Text section ▸
======
When there is no mortgage on a property – you have repaid any mortgage and own your home outright – it is said to be mortgage-free. The technical term for such a mortgage-free property is an “unencumbered” property – it is unencumbered by any mortgage, loan, charge, or other financial restriction.

Why mortgage an unencumbered property?

If you own your home outright, there is valuable equity locked up in its market value. You might want to release some of this potential to raise extra cash – for any number of reasons, but these might include and are not limited to:

  • the funds to renovate, extend or improve your home;
  • you plan to move home but want the funds to keep the existing property to let out to tenants; or
  • to invest in other property;
  • to consolidate debt.

To raise those funds, you have the option of remortgaging your current home. Strictly speaking, of course, a remortgage is the replacement of one mortgage by another one. In this case, however, you have already paid off your mortgage, and your home is mortgage-free. Lenders are still likely to refer to your raising the desired funds through a remortgage – as a new mortgage on your mortgage-free property, or a remortgage of a freehold property.
======
Task prompt ▸ Copy the whole text on mortgaging a mortgage-free property word for word.

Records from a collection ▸
======
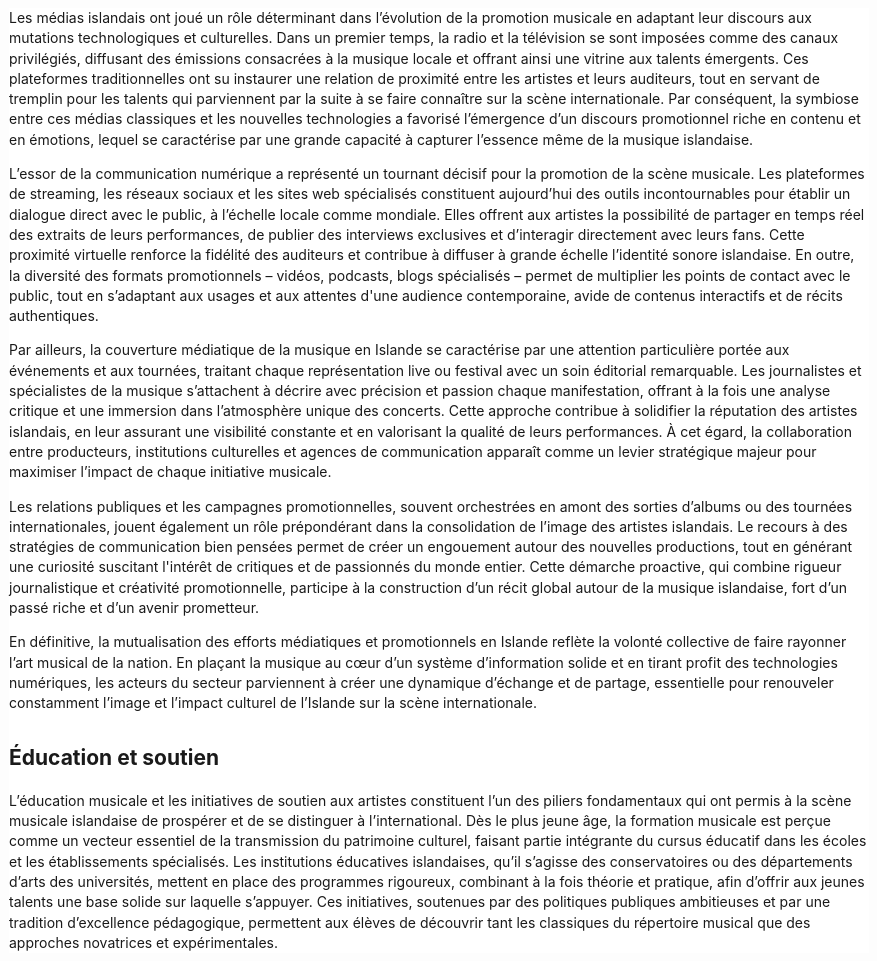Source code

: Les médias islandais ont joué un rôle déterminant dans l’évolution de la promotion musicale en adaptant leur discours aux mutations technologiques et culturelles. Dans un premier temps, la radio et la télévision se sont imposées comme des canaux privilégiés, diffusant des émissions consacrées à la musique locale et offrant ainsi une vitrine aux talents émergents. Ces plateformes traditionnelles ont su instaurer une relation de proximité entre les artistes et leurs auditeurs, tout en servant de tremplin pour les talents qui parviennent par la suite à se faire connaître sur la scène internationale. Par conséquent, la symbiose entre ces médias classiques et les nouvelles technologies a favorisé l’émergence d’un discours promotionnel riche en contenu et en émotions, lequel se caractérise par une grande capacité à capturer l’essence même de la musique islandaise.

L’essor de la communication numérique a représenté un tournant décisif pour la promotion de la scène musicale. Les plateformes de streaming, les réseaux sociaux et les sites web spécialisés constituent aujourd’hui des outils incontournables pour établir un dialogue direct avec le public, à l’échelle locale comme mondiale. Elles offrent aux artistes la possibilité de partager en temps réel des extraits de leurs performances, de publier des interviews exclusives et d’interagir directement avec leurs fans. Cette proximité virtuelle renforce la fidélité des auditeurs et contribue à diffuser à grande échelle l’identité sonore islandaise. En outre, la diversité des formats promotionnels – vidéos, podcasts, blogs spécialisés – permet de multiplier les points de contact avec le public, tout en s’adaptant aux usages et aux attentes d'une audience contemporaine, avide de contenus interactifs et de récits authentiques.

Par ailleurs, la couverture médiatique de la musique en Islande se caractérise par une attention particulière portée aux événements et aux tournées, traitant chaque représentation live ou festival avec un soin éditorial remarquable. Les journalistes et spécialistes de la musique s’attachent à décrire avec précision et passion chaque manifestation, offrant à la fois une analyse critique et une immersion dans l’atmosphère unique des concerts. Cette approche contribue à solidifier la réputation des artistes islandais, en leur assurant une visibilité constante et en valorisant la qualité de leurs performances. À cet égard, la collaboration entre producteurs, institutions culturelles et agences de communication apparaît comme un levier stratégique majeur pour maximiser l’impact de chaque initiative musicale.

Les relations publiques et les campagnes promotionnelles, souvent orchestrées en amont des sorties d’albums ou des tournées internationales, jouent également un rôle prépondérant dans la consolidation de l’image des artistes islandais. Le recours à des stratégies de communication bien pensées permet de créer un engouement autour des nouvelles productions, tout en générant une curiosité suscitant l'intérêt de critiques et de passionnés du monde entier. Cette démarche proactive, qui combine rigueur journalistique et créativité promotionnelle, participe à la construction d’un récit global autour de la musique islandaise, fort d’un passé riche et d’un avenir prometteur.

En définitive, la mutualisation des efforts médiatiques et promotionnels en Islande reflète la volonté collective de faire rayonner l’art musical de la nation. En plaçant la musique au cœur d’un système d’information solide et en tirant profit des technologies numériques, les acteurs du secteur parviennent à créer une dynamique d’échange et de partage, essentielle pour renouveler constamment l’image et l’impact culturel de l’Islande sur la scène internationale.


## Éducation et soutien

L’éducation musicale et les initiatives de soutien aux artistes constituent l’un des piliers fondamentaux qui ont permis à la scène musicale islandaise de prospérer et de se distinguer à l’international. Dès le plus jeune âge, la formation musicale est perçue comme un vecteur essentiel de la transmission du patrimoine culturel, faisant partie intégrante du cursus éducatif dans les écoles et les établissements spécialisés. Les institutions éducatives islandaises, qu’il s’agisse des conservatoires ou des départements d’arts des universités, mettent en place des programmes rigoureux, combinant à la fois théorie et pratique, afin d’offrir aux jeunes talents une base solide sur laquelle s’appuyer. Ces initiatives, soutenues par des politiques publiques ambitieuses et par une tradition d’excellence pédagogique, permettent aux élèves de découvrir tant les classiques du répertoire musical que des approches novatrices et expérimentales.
======
Your solution ▸
When there is no mortgage on a property – you have repaid any mortgage and own your home outright – it is said to be mortgage-free. The technical term for such a mortgage-free property is an “unencumbered” property – it is unencumbered by any mortgage, loan, charge, or other financial restriction.

Why mortgage an unencumbered property?

If you own your home outright, there is valuable equity locked up in its market value. You might want to release some of this potential to raise extra cash – for any number of reasons, but these might include and are not limited to:

  • the funds to renovate, extend or improve your home;
  • you plan to move home but want the funds to keep the existing property to let out to tenants; or
  • to invest in other property;
  • to consolidate debt.

To raise those funds, you have the option of remortgaging your current home. Strictly speaking, of course, a remortgage is the replacement of one mortgage by another one. In this case, however, you have already paid off your mortgage, and your home is mortgage-free. Lenders are still likely to refer to your raising the desired funds through a remortgage – as a new mortgage on your mortgage-free property, or a remortgage of a freehold property.